#### [Exercise requirements]
a – In the Reid excerpt, reproduce the passage that begins with the words containing "That total eclipsed" and ends with "at the time.", substituting "health care law" for "Affordable Care Act".
b – List every dollar amount that appears in the Reid excerpt.

#### [Selected passage]
▼

That total eclipsed the $24.5 million reported by the U.S. Chamber of Commerce, the nearest conservative rival to Reid’s Super PAC, the $16.3 million for Karl Rove’s American Crossroads/GPS and the $6.7 million of expenditures by Freedom Partners Action Fund, which is closely allied to the Koch Brothers far-flung political operations. 

Back in February, Reid stepped up his attack on the two wealthy libertarian industrialists in response to ads being run by a Koch-backed group opposing the Affordable Care Act. In a speech on the Senate floor, Reid said the ads went too far and that Charles and David Koch were trying to “buy” America, The Washington Post reported at the time.

“It's too bad that they're trying to buy America, and it's time that the American people spoke out against this terrible dishonesty of these two brothers who are about as un-American as anyone I can imagine," Reid said.

Related: High Court Ruling: How to Win Pols and Influence Voters   

Since then, Democrats have called for a constitutional amendment to restore Congress' power to regulate campaign finance after the Supreme Court struck down several fundraising restrictions.

▲

[Dataset entries]
▼

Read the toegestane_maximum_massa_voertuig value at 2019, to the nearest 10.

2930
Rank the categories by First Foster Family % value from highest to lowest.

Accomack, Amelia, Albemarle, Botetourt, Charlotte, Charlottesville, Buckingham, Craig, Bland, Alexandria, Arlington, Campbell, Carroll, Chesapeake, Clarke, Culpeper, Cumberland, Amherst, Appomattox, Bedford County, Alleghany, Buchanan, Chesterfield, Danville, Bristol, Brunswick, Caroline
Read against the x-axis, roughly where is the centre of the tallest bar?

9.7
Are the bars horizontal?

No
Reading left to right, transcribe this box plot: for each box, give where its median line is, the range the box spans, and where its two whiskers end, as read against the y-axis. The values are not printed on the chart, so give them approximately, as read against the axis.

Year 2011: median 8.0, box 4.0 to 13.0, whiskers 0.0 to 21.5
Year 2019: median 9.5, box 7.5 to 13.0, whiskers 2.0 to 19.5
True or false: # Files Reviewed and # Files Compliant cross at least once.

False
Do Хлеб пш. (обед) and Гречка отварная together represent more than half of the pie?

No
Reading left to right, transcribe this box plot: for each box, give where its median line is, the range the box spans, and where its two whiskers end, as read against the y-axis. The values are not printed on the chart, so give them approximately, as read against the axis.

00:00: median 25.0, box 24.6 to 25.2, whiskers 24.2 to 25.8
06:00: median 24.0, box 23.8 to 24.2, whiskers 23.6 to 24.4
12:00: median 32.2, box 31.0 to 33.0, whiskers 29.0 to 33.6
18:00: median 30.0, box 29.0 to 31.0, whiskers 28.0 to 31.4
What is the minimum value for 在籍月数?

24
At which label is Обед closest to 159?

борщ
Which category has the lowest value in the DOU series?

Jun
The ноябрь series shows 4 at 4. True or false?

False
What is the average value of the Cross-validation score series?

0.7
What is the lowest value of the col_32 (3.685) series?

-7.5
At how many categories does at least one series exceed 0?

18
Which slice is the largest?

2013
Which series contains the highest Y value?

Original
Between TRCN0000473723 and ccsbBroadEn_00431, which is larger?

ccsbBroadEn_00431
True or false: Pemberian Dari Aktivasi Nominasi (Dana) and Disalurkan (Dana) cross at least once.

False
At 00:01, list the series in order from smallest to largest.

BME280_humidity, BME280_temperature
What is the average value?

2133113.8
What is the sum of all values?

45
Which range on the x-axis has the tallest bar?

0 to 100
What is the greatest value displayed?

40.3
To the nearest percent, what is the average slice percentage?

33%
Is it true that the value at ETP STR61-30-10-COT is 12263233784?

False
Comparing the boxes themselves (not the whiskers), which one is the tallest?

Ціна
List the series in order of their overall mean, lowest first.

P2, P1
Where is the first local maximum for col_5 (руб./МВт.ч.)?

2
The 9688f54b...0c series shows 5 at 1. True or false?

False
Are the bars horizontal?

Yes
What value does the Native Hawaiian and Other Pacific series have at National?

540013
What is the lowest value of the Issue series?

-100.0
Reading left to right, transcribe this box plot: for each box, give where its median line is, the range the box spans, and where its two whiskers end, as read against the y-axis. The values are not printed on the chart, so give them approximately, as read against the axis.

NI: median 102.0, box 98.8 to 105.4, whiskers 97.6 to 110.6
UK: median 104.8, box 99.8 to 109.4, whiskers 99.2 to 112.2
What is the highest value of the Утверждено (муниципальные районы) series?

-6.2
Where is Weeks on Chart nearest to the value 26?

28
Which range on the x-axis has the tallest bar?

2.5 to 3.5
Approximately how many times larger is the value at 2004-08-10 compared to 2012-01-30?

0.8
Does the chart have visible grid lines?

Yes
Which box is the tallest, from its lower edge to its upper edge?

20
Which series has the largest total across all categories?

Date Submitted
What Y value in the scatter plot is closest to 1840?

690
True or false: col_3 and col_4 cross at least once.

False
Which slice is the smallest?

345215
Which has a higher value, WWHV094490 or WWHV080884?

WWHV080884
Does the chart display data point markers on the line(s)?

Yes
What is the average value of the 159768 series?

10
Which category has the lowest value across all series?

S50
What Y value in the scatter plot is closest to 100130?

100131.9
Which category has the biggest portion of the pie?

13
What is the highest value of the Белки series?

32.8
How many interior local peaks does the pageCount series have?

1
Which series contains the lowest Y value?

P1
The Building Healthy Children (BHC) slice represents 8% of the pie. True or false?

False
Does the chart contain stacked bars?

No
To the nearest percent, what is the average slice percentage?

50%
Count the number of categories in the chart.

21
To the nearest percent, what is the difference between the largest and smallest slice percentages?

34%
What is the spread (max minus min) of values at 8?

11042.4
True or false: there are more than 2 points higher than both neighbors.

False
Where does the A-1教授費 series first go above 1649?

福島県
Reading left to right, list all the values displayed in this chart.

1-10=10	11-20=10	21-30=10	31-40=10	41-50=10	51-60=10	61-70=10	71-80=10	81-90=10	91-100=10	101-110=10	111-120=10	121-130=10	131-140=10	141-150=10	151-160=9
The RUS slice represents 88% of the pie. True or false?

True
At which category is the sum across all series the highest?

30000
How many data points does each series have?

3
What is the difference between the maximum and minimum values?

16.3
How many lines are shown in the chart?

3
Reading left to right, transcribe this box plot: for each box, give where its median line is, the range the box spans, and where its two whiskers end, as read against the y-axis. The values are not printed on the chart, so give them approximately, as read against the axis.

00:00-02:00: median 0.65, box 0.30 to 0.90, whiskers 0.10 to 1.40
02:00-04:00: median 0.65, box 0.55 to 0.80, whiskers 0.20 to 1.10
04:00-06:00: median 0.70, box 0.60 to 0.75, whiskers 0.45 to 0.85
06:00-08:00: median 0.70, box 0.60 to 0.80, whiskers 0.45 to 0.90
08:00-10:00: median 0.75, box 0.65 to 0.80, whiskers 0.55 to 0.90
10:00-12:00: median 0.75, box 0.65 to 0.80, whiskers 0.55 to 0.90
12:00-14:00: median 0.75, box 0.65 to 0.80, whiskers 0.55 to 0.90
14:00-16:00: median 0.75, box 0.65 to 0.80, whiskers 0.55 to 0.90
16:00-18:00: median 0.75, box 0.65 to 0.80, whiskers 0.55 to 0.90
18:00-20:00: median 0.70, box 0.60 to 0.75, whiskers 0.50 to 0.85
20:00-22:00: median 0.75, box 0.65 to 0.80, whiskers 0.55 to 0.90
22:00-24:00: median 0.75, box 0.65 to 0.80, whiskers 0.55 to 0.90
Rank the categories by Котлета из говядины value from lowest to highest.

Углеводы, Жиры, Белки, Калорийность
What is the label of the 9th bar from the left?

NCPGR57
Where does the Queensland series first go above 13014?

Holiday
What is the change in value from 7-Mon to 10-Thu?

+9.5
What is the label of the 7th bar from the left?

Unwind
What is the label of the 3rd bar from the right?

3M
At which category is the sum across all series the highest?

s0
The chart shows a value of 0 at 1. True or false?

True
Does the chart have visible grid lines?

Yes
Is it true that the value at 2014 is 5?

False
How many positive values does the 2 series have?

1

▲

#### [Solutions per task]
a –
That total eclipsed the $24.5 million reported by the U.S. Chamber of Commerce, the nearest conservative rival to Reid’s Super PAC, the $16.3 million for Karl Rove’s American Crossroads/GPS and the $6.7 million of expenditures by Freedom Partners Action Fund, which is closely allied to the Koch Brothers far-flung political operations. 

Back in February, Reid stepped up his attack on the two wealthy libertarian industrialists in response to ads being run by a Koch-backed group opposing the health care law. In a speech on the Senate floor, Reid said the ads went too far and that Charles and David Koch were trying to “buy” America, The Washington Post reported at the time.

b –
$24.5 million
$16.3 million
$6.7 million